Colonne et chapiteau du cloître roman de Cluny - (c) Cliché FCL
Pendant que certains sculpteurs travaillaient au portail, d’autres ont participé à la reconstruction du cloître de l’abbaye (vers 1120-1130). Ce cloître a disparu, mais il en subsiste quelques fragments qui ne comportent pas la moindre figuration.

On est donc très loin du cloître presqu’entièrement historié de Moissac, qui était pourtant une abbaye rattachée à Cluny. Il est possible que ce contraste spectaculaire soit dû en grande partie à la prégnance de traditions régionales sensiblement différentes. On pourrait également y voir une conséquence des critiques formulées par saint Bernard à l’encontre des cloîtres ornés de monstres et de scènes profanes. On constate en tout cas qu’à Cluny, le chapiteau figuré a été pratiquement abandonné après le départ du premier atelier ayant travaillé dans le chœur.

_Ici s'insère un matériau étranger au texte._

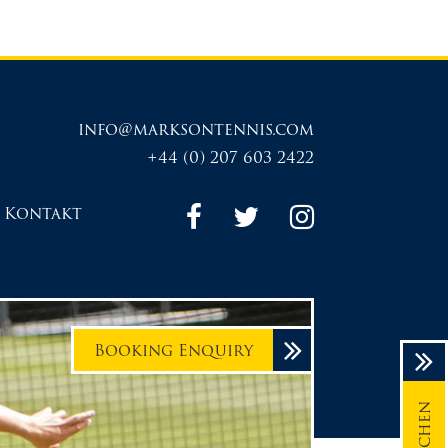
info@marksontennis.com
+44 (0) 207 603 2422
Kontakt
Booking Enquiry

Outre les quelques fragments de sculptures de l'avant-nef (cf. les reproductions plus haut sur cette page), il ne faut pas oublier l'oeuvre pour ainsi dire emblématique de l'abbaye, la clef de voûte de la travée précédant le portail : l'Agneau pascal, aux lignes élégantes et réalisé vers 1140-1160, est entouré de l'inscription : "Hic parvus sculptor agnus in celo magnus" (ici je suis sculpté comme un petit agneau, au ciel, je suis grand).

Enfin, postérieur à l'ensemble de la production romane, on notera l'imposant Christ en Croix du XIIIème siècle qui, de nos jours, domine le choeur de l'église paroissiale Notre-Dame de Cluny, et provenant de l'ancienne abbatiale.